Pacific Coast - Dec 2025

Editor's Note

The juror for Issue #181, Bill Powers, has been a key figure in the art world for over two decades, both as a writer and as owner of the influential Half Gallery in New York City. Powers is undeniably obsessed with art and possesses a remarkable ability to uncover emerging talent.

Among the artists Half Gallery has showcased early in their careers are Danielle Orchard, Louise Bonnet, and Vaughn Spann, all now internationally recognized. This marks the second time we’ve had the pleasure of working with Powers, who once again brought a no-nonsense approach to his selections—he knows exactly what he likes. The results speak for themselves: this is an exceptionally strong and diverse issue of New American Paintings.

I also want to thank Michael Wilson, an extraordinary writer we’ve collaborated with for many years, for his insightful essay. Connecting the work of forty distinct artists is no easy feat.

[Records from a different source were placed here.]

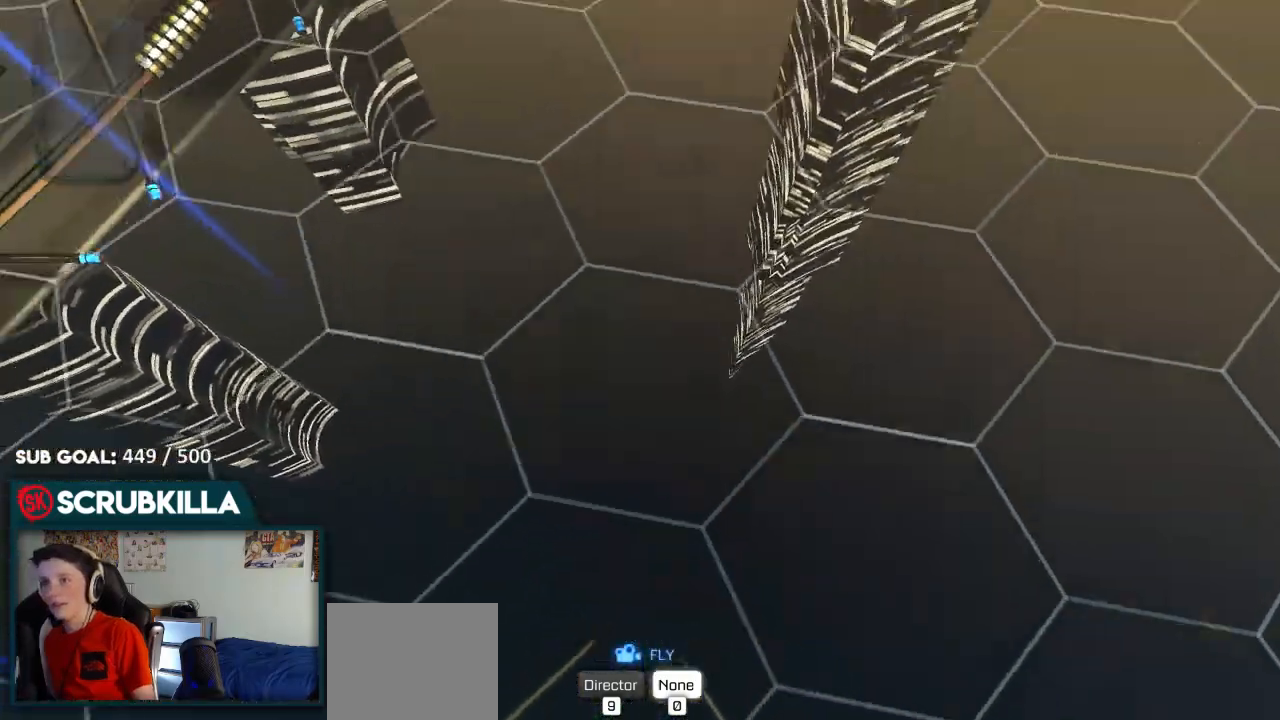
Gameplay with a controller (Xbox layout); each line is a JSON object with the inputs held at the frame after it (dt_ms = milliseconds from this image to that frame). "events" lists button and stick changes between this image and that frame as [ms after this image, input, new state], when the widget could be followed in between.
{"dt_ms": 500, "buttons": ["L2"], "left_stick": "up-left", "right_stick": "up-right", "events": []}
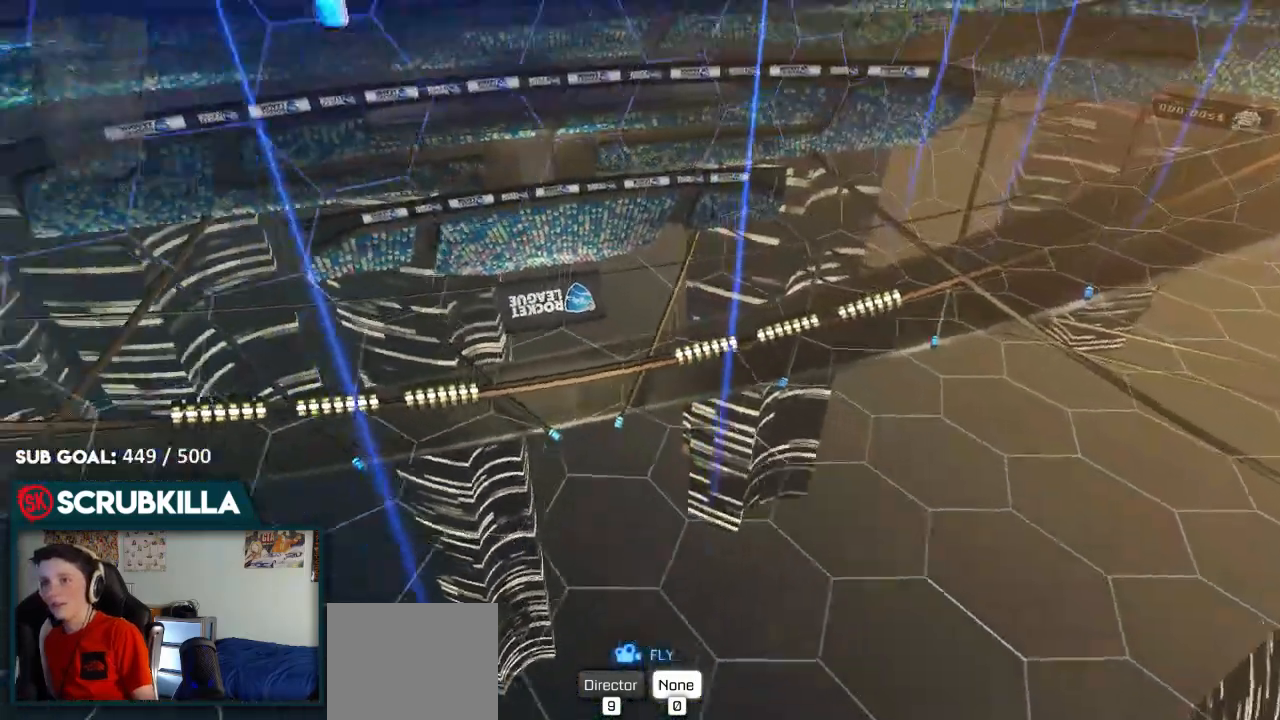
{"dt_ms": 500, "buttons": ["R2"], "left_stick": "up-left", "right_stick": "up-right", "events": [[100, "R2", "down"], [183, "L2", "up"]]}
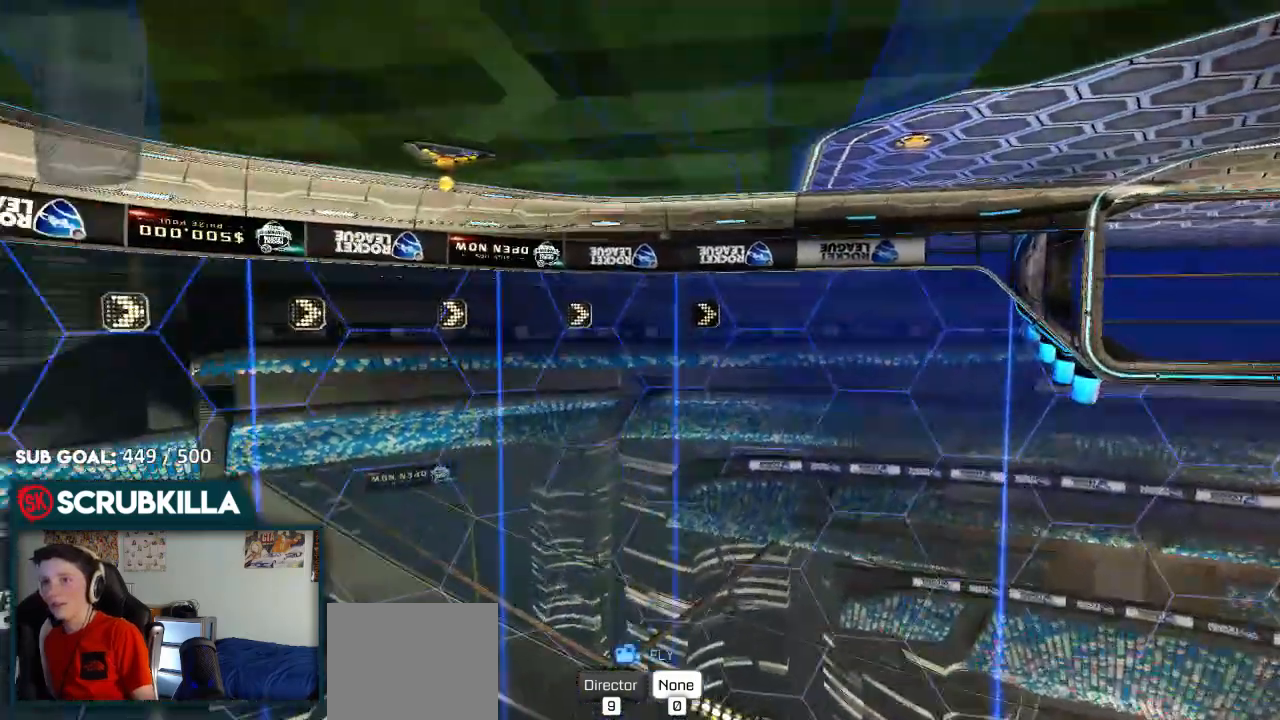
{"dt_ms": 500, "buttons": ["R2"], "left_stick": "up-left", "right_stick": "up-right", "events": []}
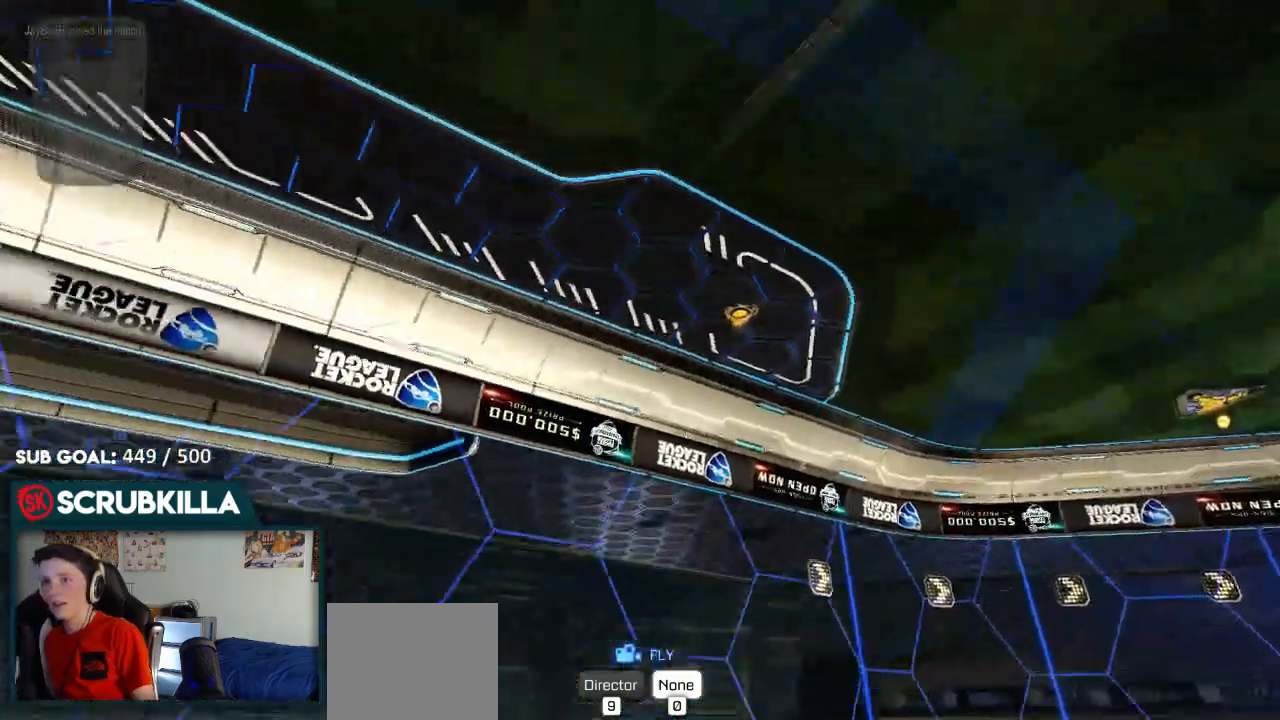
{"dt_ms": 500, "buttons": ["R2"], "left_stick": "left", "right_stick": "up-right", "events": [[367, "left_stick", "left"]]}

Though varied in medium and background, these artists converge around themes of memory, identity, and human experience. Many transform personal and collective histories—family stories, ancestral trauma, archival images—into visual narratives that question what is remembered, erased, or reimagined.

Closely tied to memory is an exploration of identity and belonging, especially amid displacement, diaspora, and intersectionality. Their work reveals identity as fluid, shaped by history, geography, and community, balancing intimate autobiography with broader social and environmental contexts. Themes of isolation and connection, permanence and change, permeate their practice.

The human figure is often central—portrayed with vulnerability, intimacy, and complexity. Many depict women, queer bodies, or marginalized identities, using gesture and texture to convey emotional and cultural narratives while challenging traditional notions of beauty and representation.

Nature and the environment emerge as vital materials and metaphors. Organic forms, cycles of growth and decay, and ecological interdependence mirror emotional states and social relations.…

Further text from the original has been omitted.